**Work order:** When a line below contains the string "collaborateurs", show that line.

[Opening Supplied material section]

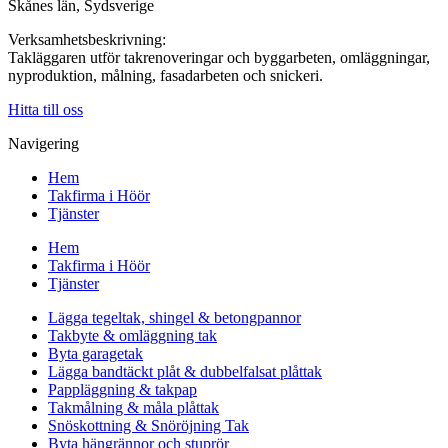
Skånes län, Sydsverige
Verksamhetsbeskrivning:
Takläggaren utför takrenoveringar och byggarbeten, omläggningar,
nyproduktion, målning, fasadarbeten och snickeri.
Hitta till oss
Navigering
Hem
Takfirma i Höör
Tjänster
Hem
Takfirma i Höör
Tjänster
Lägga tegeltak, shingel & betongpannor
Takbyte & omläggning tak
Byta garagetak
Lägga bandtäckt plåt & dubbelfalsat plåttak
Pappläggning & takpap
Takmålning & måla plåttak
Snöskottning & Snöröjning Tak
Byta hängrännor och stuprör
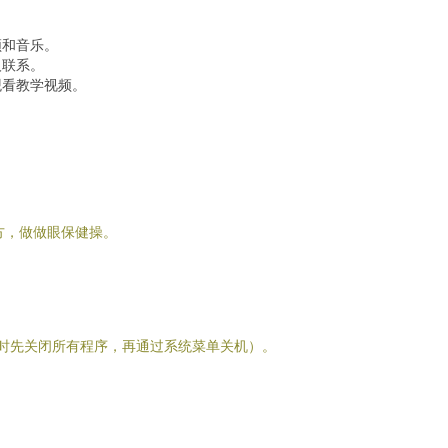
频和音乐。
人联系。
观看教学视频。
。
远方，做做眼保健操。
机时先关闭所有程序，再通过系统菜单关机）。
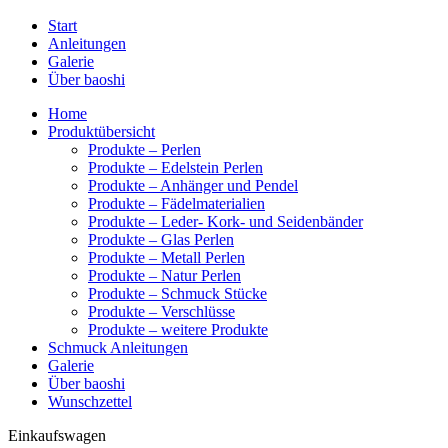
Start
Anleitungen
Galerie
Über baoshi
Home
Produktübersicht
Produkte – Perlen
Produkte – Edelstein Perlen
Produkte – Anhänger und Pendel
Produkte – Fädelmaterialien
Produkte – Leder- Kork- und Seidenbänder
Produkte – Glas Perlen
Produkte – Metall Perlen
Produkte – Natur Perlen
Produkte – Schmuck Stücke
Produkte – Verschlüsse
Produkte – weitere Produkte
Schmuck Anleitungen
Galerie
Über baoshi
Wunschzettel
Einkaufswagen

[Closing Supplied material section]
[Opening Supplied material section]

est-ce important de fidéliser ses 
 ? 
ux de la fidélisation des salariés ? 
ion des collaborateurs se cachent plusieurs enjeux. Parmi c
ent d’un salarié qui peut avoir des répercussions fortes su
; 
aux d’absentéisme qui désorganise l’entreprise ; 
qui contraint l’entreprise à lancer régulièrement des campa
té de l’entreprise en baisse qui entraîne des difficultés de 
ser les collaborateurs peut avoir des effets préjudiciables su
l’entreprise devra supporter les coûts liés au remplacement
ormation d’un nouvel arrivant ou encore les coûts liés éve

[Closing Supplied material section]

**Problem solution:**
ion des collaborateurs se cachent plusieurs enjeux. Parmi c
ser les collaborateurs peut avoir des effets préjudiciables su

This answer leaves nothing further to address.